### THE TASK
Within the material below, locate the line with "[167,358,238,369] контракта, ->" and the line with "[460,383,531,394] контракта. ->", then return those two lines and all lines between them, exactly as written.

### RECORDS FOR THE EXERCISE
══════════════════════════════

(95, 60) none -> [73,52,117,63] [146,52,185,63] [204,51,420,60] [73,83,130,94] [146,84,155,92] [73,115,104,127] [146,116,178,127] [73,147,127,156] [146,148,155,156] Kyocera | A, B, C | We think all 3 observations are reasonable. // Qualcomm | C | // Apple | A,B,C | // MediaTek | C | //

══════════════════════════════

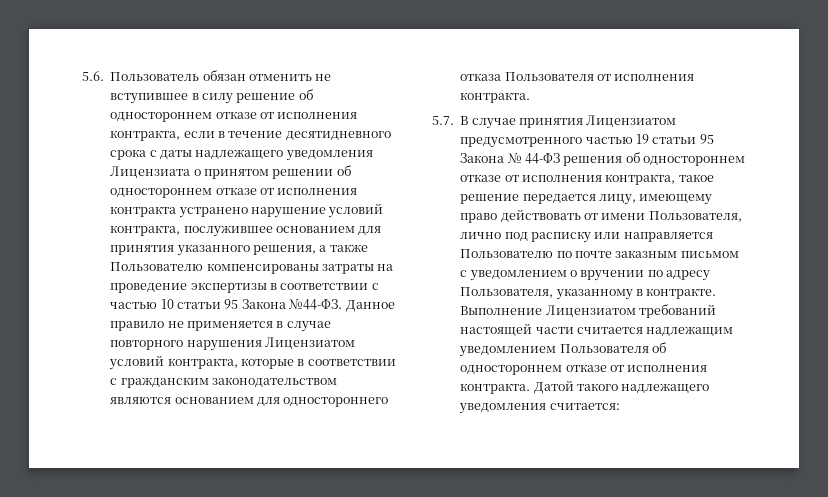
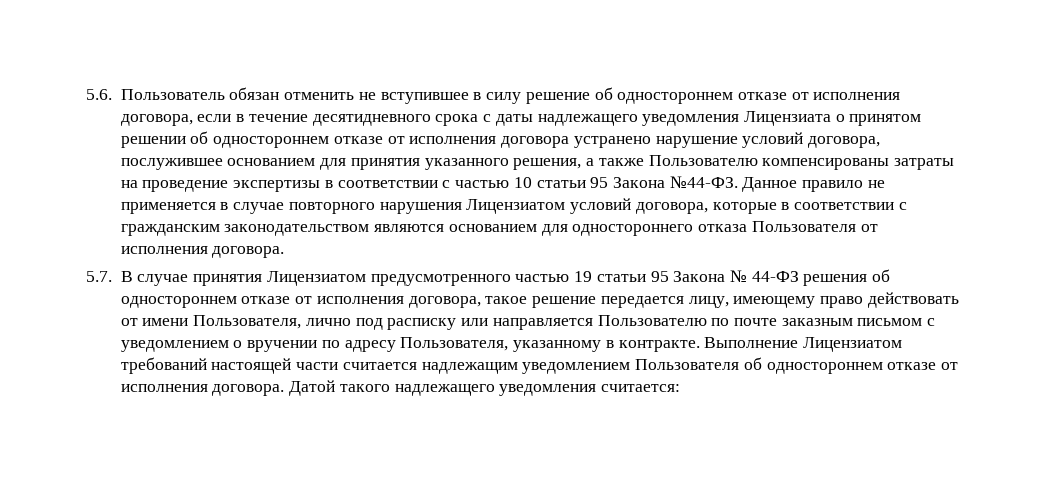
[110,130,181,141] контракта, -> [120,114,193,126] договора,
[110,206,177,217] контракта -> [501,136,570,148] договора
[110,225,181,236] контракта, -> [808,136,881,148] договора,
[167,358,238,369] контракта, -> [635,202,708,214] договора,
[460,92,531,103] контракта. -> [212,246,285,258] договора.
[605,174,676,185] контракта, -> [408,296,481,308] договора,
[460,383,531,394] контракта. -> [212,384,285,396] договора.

══════════════════════════════

### SOLUTION
[167,358,238,369] контракта, -> [635,202,708,214] договора,
[460,92,531,103] контракта. -> [212,246,285,258] договора.
[605,174,676,185] контракта, -> [408,296,481,308] договора,
[460,383,531,394] контракта. -> [212,384,285,396] договора.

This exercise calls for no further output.